Officials from the City of Petal are in the process of replacing approximately 3,600 water meters throughout the city in order to upgrade those appliances – some of which are 12 to 15 years old – to make the process of reading them more efficient.
Mayor Tony Ducker said the age of the meters has, in some instances, caused workers from the city’s water department to return to homes to re-read the meters more than once. In several cases, workers have needed to read the meters manually, rather than the usual method of receiving signals from the meters while driving by the property.
“When our trucks ride around, there’s an electronic signal that gets sent to them, and for whatever reason, more and more each month are not ‘pinging’ (getting a signal),” he said. “We’re trying to chip away at it as we can, but it is causing a logistical problem, due to having to re-read them.
“Typically, in the past, we’ve had to re-read 80 to a hundred; now we’re over a thousand that we’re having to re-read. So it’s been tough on Clearwater (Solutions, which runs the Public Works Department), when we could have them doing other things. It’s important that this is something we stay on until we get the problem solved.”
The current meters, which are manufactured by Badger Meters – which has locations throughout the United States, Mexico, Europe, the United Arab Emirates and Singapore – are being replaced with new meters from that same company. In some cases, the transponder of the meter is being replaced; in other cases, it’s the whole unit.
As of late last week, officials had already changed out 561 of the meters, which costs approximately $450 per replacement.
Ducker said the city’s meters are designed to “under-read,” meaning the usage shown on the meter is less than the actual usage.
“I know when people hear there’s a problem with the meter, they think that it’s ‘over-reading,’ but these matters are designed to ‘under-read’ when it’s all said and done,” he said.
Officials expect the entire replacement project to take approximately a year.
“Let’s say I need 3,000 meters at $450 each; you can imagine that real quickly, you’re over a million dollars just purchasing the meters,” Ducker said. “Then you’ve got the logistics of actually getting them into the ground.
“So what I would push for is that we would budget to buy a large number of them, and best case scenario, we would have our own people put them in, just because they’re more familiar with the system. But as they say, everything we do has a dollar amount. And we’re kind of in the situation now where we replace 10 and then you have ten more ‘pinging.’”

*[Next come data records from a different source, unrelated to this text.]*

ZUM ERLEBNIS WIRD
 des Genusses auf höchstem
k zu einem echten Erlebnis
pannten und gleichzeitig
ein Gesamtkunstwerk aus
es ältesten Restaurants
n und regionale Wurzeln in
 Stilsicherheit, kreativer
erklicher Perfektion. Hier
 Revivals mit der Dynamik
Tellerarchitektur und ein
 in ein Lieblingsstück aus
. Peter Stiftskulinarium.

In early April, officials from the City of Hattiesburg began implementing the first steps to upgrade approximately 14,000 water meters throughout the city, which is expected to streamline the meter-reading process and eliminate the issues that some customers have seen with longer-than-usual billing cycles. Mayor Toby Barker said many of the dials and endpoints on the current water meters – which transmit water usage to city workers driving by the meters in trucks – are beginning to go out after 15 years of service.
Hattiesburg’s water department staff is currently manually reading approximately 8,600 water meters after 6,400 pieces of equipment malfunctioned last year.
If all goes according to plan, the project will take between eight to 12 months.
The new equipment also will provide customers with real-time access to water meter readings, including daily, weekly and monthly water usage. The technology also will be able to alert customers is a leak is detected in their home or business.
“Peoples’ bills are not going to go up because of this – it’s money that we’ve already got budgeted that’s going to be transferred to debt service,” Barker said. “We’re going to start financing to replace the entire city, especially residential service, to a new cellular device.
“This will have a 20-year warranty, 10 of which is full, and then it pro-rates down after that. Instead of an incremental approach to changing out dials and endpoints for people that have issues with their individual meters, we’re going to (do this) city-wide.”